== Job ==
Those lines of the records that contain "Oficial" are to be located and copied.

Stored data entries
——————

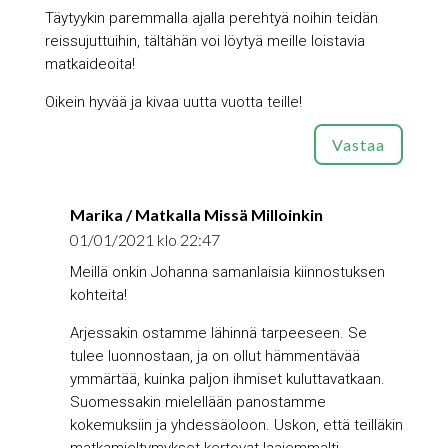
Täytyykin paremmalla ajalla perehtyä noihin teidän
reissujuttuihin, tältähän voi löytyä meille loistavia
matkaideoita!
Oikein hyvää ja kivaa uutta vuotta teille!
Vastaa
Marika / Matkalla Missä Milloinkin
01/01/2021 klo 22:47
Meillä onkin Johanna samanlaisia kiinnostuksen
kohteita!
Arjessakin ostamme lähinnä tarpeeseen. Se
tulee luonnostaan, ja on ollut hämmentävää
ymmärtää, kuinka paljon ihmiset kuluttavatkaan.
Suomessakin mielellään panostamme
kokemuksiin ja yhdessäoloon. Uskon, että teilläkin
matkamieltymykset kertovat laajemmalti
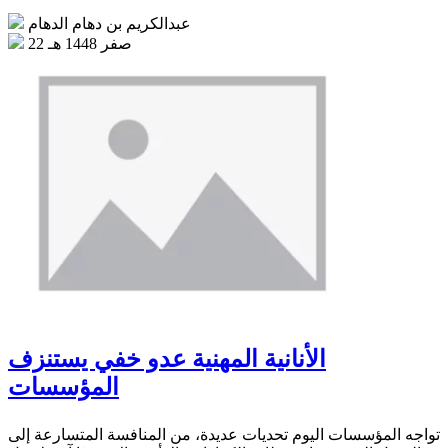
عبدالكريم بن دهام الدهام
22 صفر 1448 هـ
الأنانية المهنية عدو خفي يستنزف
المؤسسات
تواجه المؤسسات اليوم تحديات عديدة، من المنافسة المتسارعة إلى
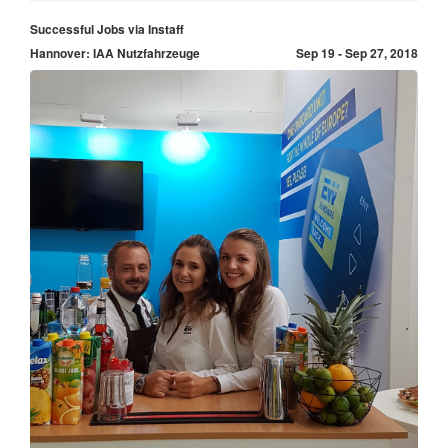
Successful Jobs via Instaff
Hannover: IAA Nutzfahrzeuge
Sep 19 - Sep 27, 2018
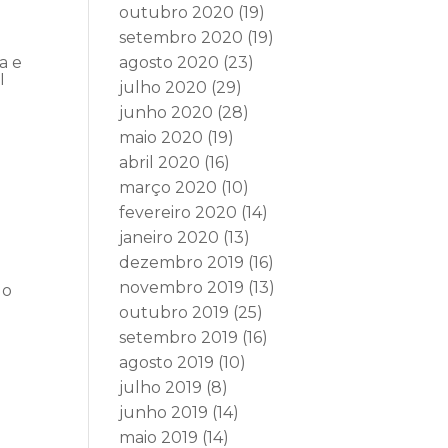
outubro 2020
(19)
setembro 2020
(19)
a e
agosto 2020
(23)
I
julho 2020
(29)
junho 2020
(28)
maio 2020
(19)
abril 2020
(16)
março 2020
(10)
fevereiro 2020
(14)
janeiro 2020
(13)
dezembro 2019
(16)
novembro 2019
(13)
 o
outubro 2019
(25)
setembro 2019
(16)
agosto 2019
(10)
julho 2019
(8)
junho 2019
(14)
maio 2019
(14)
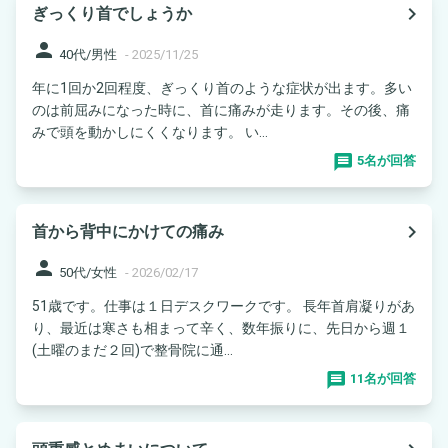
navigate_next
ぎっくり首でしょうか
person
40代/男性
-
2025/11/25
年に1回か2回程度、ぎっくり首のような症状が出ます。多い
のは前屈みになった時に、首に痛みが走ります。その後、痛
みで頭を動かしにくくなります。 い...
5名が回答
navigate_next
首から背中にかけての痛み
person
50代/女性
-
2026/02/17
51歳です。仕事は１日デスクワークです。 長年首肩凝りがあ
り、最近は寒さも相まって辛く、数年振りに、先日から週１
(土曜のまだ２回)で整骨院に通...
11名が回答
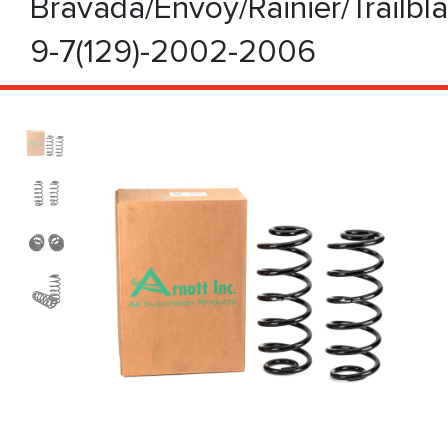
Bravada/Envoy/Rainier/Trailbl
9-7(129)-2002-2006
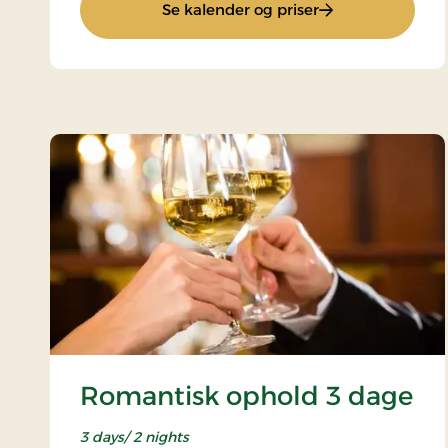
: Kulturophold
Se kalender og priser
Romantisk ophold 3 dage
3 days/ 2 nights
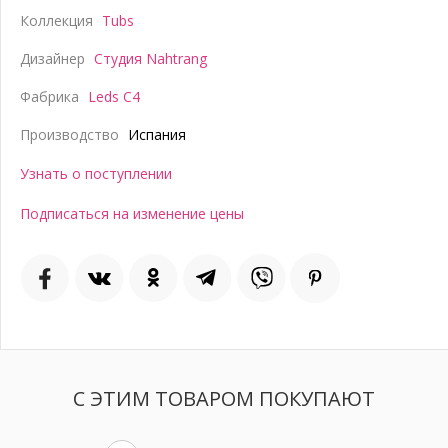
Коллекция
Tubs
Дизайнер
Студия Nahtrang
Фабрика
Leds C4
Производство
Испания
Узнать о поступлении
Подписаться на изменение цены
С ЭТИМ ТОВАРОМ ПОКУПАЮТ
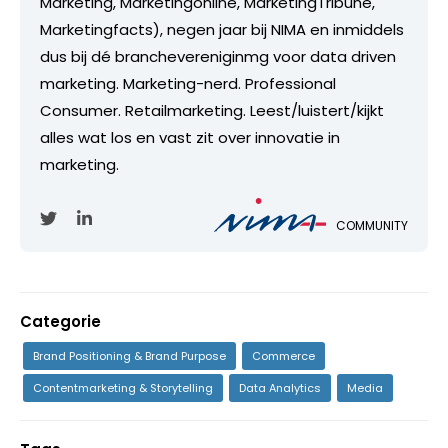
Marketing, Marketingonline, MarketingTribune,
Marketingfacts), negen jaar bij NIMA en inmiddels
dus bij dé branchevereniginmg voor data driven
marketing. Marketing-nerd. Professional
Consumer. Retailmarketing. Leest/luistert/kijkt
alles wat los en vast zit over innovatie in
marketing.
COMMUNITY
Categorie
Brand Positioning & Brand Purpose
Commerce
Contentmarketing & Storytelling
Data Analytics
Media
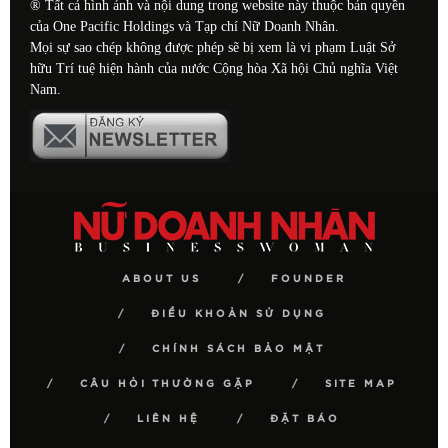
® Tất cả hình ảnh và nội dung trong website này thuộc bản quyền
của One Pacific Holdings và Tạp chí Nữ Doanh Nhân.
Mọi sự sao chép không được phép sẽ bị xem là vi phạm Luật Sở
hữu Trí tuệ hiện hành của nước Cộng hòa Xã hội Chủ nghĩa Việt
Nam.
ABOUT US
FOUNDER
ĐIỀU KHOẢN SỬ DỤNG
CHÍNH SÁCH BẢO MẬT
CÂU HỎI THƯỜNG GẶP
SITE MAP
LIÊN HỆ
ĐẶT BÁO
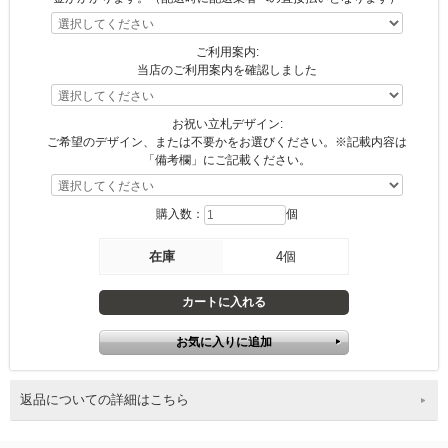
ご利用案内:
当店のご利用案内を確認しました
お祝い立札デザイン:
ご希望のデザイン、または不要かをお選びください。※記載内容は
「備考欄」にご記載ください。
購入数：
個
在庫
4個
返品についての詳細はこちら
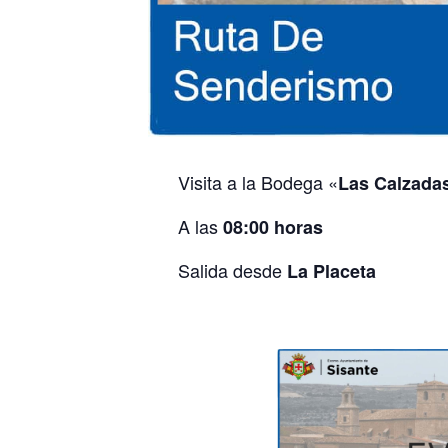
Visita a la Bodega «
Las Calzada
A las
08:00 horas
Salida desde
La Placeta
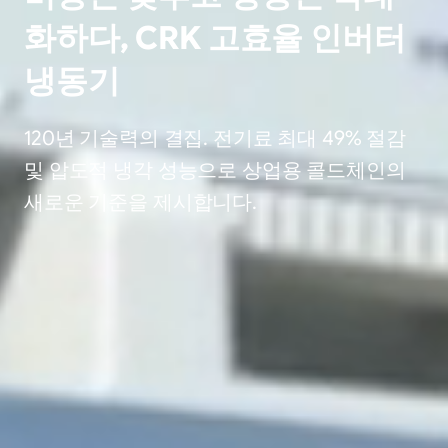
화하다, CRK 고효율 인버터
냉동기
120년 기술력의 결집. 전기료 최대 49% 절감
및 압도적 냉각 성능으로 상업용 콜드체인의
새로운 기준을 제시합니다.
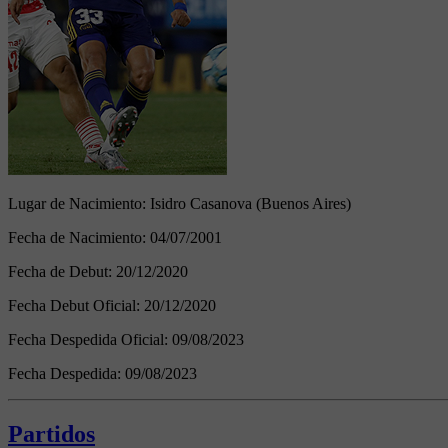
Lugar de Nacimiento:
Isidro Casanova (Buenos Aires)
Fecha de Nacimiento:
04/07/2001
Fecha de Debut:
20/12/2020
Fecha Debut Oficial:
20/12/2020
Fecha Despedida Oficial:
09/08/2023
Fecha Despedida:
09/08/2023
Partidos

——————

== Response to this task ==
Fecha Debut Oficial:
Fecha Despedida Oficial:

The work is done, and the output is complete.